▶ _DATA LISTING_:
☆ ☆ ☆

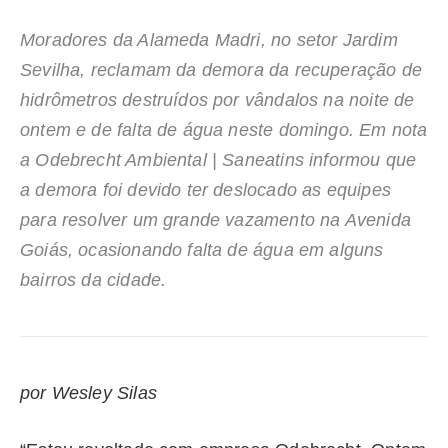
Moradores da Alameda Madri, no setor Jardim
Sevilha, reclamam da demora da recuperação de
hidrômetros destruídos por vândalos na noite de
ontem e de falta de água neste domingo. Em nota
a Odebrecht Ambiental | Saneatins informou que
a demora foi devido ter deslocado as equipes
para resolver um grande vazamento na Avenida
Goiás, ocasionando falta de água em alguns
bairros da cidade.
por Wesley Silas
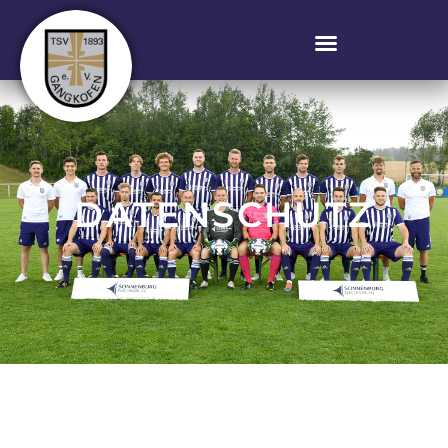
DATENSCHUTZ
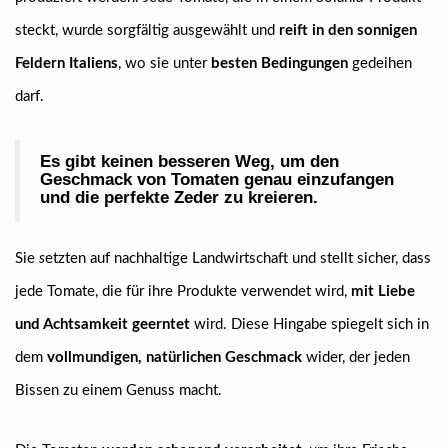
steckt, wurde sorgfältig ausgewählt und
reift in den sonnigen
Feldern Italiens
, wo sie unter
besten Bedingungen
gedeihen
darf.
Es gibt keinen besseren Weg,
um den
Geschmack von Tomaten genau einzufangen
und die perfekte Zeder zu kreieren.
Sie
s
etzten auf nachhaltige Landwirtschaft und stellt sicher, dass
jede Tomate, die für ihre Produkte verwendet wird,
mit Liebe
und Achtsamkeit geerntet
wird. Diese Hingabe spiegelt sich in
dem
vollmundigen, natürlichen Geschmack
wider, der jeden
Bissen zu einem Genuss macht.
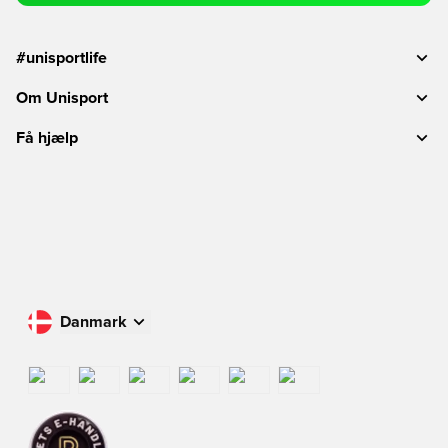
#unisportlife
Om Unisport
Få hjælp
Danmark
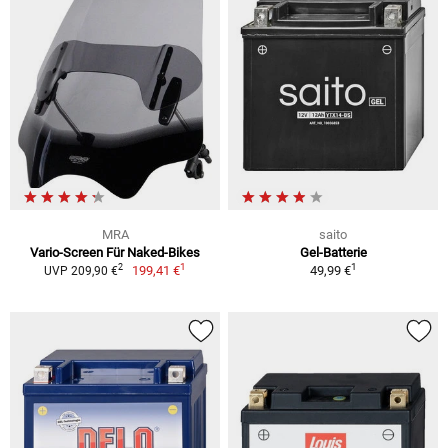
MRA
saito
Vario-Screen Für Naked-Bikes
Gel-Batterie
1
1
2
199,41 €
49,99 €
UVP 209,90 €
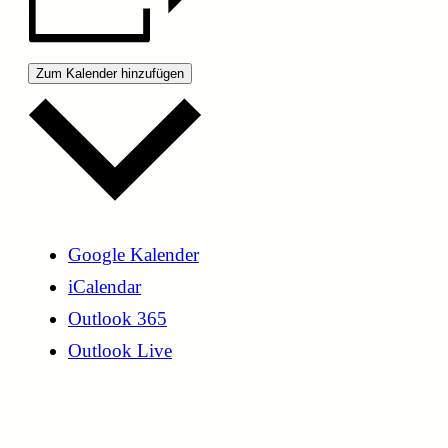
Zum Kalender hinzufügen
Google Kalender
iCalendar
Outlook 365
Outlook Live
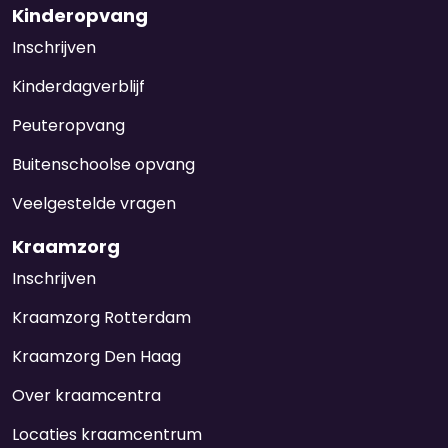
Kinderopvang
Inschrijven
Kinderdagverblijf
Peuteropvang
Buitenschoolse opvang
Veelgestelde vragen
Kraamzorg
Inschrijven
Kraamzorg Rotterdam
Kraamzorg Den Haag
Over kraamcentra
Locaties kraamcentrum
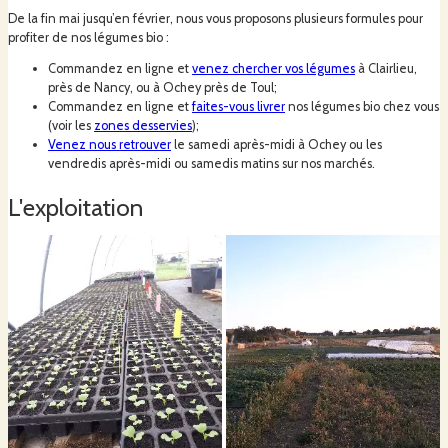
De la fin mai jusqu’en février, nous vous proposons plusieurs formules pour
profiter de nos légumes bio :
Commandez en ligne et
venez chercher vos légumes
à Clairlieu,
près de Nancy, ou à Ochey près de Toul;
Commandez en ligne et
faites-vous livrer
nos légumes bio chez vous
(voir les
zones desservies
);
Venez nous retrouver
le samedi après-midi à Ochey ou les
vendredis après-midi ou samedis matins sur nos marchés.
L'exploitation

☆ ☆ ☆

▶ _REQUIRED WORK_:
Each line of the material with the word "demora" in it should be listed.

▶ _OUTPUT BELOW_:
Sevilha, reclamam da demora da recuperação de
a demora foi devido ter deslocado as equipes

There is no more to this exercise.